*EXERCISE OBJECTIVE*
Begin at the line that contains "Return a plain" and repeat every line from there to the end of the records below, inclusive, without adding any other line.

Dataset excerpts
━━━━━━━━━━━━━━━━

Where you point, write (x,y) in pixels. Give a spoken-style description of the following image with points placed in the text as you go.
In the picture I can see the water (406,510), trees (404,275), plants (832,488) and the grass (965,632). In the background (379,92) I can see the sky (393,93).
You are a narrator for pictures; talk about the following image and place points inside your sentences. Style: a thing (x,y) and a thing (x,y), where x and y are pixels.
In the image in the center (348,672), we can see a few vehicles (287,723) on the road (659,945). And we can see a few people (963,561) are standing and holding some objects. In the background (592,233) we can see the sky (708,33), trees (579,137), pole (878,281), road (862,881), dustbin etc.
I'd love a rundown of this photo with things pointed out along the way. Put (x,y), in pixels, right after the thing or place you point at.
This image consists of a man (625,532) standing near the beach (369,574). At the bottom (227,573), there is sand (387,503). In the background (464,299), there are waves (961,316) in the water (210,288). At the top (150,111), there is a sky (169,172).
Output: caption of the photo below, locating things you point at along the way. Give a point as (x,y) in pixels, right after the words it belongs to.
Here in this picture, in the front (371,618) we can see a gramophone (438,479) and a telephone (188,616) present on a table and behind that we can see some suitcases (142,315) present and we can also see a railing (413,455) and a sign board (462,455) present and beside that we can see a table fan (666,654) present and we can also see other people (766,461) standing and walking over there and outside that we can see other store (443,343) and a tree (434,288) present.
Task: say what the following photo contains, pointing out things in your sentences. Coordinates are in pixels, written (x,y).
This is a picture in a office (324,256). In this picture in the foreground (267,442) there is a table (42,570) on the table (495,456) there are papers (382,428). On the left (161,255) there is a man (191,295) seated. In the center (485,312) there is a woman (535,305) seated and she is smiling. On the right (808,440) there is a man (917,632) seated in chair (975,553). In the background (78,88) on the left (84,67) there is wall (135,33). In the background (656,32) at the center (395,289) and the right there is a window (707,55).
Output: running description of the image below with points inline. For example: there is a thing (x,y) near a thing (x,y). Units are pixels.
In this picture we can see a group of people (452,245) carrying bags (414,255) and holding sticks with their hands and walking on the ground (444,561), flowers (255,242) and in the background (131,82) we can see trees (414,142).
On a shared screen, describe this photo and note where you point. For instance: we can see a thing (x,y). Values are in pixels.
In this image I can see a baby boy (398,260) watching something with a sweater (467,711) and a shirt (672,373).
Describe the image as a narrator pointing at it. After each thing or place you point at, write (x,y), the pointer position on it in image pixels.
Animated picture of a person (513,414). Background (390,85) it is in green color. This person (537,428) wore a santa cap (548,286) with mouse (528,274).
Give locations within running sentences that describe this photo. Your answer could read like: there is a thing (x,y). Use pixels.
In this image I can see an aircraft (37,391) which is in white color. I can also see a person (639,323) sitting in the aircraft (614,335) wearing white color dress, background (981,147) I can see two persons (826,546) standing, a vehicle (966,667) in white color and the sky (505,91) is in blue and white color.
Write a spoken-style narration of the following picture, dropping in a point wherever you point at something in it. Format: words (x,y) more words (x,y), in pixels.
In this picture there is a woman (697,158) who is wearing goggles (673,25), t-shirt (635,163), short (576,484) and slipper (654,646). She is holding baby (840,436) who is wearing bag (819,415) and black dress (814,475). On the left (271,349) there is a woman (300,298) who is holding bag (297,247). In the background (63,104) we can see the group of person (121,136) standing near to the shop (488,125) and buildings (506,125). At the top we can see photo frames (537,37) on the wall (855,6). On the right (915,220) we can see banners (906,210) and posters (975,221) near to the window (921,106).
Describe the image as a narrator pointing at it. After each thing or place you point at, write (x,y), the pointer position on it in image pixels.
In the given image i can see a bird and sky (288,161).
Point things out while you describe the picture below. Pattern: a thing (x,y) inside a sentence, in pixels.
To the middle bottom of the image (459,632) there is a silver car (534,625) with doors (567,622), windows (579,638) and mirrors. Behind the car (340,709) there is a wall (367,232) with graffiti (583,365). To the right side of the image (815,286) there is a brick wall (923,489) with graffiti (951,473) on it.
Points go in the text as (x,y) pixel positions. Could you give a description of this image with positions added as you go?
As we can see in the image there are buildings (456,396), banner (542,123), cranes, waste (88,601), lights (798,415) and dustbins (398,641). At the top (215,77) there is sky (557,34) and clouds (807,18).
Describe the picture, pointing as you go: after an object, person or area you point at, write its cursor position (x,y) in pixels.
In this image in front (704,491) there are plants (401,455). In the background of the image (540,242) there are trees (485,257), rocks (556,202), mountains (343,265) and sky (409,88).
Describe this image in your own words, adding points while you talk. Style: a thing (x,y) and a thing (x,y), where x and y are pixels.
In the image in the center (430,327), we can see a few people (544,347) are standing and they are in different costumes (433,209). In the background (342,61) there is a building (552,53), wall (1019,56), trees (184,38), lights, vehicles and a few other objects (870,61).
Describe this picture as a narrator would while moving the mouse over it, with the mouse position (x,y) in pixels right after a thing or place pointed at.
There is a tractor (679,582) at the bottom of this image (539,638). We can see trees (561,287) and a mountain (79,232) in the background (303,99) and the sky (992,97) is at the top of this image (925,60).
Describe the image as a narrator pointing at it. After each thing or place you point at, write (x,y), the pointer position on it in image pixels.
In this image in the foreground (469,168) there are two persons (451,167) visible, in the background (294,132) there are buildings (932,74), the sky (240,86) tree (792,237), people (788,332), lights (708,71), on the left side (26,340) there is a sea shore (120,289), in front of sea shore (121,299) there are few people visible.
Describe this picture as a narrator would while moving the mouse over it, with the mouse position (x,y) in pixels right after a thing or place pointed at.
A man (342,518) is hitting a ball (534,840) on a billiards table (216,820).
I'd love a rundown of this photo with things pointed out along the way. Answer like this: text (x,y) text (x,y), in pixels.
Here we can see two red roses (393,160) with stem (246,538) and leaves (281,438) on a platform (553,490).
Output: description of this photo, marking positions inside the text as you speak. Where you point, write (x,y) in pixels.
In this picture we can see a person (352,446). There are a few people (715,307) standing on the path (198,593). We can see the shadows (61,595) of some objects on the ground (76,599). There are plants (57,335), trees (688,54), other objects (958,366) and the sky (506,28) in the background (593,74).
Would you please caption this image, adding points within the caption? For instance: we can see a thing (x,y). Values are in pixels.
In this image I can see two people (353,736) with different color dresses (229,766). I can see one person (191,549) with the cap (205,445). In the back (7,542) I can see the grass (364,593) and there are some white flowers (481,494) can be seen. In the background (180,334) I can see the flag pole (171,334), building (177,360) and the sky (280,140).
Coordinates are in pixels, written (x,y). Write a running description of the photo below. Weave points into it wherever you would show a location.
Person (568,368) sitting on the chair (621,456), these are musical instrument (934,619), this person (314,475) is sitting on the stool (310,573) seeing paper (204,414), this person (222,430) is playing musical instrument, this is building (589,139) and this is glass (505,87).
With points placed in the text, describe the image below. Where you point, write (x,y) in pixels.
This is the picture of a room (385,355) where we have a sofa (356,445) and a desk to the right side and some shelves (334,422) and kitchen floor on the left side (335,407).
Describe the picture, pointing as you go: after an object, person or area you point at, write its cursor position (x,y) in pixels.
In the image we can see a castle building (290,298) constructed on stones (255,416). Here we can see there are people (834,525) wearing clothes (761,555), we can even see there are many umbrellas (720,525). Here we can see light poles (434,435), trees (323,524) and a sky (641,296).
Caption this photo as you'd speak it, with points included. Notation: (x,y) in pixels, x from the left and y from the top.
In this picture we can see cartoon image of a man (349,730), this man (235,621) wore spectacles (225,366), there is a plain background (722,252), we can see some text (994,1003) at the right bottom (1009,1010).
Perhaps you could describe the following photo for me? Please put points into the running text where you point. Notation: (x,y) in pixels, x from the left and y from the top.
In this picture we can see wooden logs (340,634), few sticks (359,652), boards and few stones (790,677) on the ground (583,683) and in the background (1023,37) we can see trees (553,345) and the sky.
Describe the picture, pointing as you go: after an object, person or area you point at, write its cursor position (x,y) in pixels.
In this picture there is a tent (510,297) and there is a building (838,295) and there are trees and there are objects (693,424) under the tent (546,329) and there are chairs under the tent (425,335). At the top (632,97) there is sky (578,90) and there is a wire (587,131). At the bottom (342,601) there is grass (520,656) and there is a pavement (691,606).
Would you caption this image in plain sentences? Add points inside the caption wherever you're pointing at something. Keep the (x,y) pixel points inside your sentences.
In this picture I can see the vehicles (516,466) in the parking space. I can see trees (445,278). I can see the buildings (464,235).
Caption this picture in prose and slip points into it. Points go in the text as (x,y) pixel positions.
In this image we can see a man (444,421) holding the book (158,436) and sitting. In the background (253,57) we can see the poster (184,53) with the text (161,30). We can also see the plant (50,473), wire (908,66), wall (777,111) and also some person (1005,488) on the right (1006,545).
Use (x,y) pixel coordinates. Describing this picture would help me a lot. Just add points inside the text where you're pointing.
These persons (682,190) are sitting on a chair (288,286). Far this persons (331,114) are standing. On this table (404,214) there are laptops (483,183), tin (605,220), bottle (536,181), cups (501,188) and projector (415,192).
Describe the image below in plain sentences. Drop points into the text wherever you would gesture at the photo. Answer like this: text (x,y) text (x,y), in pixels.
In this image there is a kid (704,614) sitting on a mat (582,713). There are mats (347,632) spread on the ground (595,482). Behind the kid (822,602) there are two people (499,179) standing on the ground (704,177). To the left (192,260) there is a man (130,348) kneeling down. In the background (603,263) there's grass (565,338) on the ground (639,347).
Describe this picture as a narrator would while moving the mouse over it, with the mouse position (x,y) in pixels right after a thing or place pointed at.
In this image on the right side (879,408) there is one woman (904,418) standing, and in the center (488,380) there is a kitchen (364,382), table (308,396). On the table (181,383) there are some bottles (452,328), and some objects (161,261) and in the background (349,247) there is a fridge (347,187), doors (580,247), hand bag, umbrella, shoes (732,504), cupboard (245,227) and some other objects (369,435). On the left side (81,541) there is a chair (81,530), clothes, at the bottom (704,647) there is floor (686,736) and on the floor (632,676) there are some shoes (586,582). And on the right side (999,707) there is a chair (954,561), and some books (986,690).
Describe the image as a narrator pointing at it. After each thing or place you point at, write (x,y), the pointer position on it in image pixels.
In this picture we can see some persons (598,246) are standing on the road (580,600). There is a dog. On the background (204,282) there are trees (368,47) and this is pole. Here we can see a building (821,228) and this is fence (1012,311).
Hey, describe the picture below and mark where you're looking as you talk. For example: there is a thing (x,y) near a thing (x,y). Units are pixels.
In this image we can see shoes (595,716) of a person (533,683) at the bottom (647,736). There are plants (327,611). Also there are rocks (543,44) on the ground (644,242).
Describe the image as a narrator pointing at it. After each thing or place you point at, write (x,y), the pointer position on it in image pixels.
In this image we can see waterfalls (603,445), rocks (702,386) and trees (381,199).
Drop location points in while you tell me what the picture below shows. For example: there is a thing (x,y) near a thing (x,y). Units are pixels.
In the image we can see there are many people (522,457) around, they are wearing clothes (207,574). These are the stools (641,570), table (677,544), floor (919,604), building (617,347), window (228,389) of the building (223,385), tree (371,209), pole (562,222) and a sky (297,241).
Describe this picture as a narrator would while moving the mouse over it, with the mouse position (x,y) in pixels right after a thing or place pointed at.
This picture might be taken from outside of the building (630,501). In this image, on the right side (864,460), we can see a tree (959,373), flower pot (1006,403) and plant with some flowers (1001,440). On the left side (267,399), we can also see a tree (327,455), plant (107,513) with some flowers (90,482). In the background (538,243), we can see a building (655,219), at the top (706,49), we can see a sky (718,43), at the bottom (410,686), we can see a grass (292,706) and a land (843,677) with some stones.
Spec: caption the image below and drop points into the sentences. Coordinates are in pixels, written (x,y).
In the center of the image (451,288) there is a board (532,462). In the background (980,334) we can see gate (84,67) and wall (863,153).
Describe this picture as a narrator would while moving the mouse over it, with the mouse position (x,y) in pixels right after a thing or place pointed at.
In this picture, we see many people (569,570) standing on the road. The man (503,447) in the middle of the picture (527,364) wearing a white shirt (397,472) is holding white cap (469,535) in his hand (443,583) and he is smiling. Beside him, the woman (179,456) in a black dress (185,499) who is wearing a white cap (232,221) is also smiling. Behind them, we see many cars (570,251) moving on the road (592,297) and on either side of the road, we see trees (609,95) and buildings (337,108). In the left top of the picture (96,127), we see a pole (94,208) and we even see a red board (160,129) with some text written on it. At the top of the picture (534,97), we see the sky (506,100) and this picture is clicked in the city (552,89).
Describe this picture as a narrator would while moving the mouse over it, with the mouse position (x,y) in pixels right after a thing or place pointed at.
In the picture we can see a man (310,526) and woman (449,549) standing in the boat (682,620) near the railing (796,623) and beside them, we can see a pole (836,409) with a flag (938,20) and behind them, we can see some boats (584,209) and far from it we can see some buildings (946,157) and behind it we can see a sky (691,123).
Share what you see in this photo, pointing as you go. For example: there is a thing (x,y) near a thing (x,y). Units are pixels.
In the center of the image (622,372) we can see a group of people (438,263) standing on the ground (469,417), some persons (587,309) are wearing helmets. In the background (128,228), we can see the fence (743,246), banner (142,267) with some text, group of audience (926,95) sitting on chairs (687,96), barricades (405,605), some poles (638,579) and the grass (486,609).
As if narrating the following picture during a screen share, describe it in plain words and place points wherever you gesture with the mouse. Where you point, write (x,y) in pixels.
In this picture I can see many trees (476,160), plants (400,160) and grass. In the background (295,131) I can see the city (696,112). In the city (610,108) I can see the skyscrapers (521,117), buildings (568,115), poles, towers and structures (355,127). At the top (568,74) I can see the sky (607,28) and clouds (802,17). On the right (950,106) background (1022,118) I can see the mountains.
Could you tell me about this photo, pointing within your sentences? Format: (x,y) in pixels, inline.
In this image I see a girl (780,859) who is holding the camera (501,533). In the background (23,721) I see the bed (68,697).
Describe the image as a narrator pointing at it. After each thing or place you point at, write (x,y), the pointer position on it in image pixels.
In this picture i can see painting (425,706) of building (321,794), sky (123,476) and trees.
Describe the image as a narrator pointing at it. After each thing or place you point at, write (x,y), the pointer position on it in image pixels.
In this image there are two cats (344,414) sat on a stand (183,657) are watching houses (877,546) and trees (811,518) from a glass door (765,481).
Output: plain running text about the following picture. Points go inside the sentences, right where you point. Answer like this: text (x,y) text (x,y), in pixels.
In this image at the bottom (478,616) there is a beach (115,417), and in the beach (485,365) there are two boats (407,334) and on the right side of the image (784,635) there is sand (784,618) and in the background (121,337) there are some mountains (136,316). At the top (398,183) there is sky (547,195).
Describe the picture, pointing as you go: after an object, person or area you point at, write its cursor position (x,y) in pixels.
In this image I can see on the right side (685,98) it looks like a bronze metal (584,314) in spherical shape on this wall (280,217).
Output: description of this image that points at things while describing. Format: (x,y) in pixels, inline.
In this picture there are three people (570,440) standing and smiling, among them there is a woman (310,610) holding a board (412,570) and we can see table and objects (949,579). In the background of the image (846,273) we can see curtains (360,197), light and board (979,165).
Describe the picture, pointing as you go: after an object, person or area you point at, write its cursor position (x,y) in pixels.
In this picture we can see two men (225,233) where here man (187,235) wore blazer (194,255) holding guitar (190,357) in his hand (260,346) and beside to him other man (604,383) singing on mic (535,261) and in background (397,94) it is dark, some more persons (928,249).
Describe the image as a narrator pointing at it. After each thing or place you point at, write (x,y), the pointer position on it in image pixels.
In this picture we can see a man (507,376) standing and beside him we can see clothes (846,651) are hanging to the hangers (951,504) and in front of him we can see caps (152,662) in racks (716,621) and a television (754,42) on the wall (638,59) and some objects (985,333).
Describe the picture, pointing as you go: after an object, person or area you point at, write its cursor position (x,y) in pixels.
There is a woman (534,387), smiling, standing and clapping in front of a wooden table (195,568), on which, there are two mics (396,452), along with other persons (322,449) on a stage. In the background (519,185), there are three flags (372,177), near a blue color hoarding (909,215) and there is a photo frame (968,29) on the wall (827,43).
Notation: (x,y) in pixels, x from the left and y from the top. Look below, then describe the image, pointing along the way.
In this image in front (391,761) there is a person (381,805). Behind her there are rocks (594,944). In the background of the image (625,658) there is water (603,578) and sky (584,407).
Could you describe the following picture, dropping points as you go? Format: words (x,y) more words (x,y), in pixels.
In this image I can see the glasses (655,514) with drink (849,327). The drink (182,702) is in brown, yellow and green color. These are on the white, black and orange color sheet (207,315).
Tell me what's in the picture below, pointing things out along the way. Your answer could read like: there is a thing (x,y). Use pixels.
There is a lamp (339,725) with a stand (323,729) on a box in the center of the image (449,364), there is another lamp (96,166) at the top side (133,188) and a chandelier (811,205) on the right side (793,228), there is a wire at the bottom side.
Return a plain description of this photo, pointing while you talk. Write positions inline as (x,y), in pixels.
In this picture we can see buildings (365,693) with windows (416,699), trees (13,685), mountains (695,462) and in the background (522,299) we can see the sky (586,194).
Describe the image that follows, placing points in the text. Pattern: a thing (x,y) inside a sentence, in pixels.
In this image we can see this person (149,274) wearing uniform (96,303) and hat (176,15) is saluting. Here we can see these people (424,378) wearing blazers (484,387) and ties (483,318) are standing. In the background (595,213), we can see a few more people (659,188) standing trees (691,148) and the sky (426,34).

━━━━━━━━━━━━━━━━

*WRITTEN RESPONSE*
Return a plain description of this photo, pointing while you talk. Write positions inline as (x,y), in pixels.
In this picture we can see buildings (365,693) with windows (416,699), trees (13,685), mountains (695,462) and in the background (522,299) we can see the sky (586,194).
Describe the image that follows, placing points in the text. Pattern: a thing (x,y) inside a sentence, in pixels.
In this image we can see this person (149,274) wearing uniform (96,303) and hat (176,15) is saluting. Here we can see these people (424,378) wearing blazers (484,387) and ties (483,318) are standing. In the background (595,213), we can see a few more people (659,188) standing trees (691,148) and the sky (426,34).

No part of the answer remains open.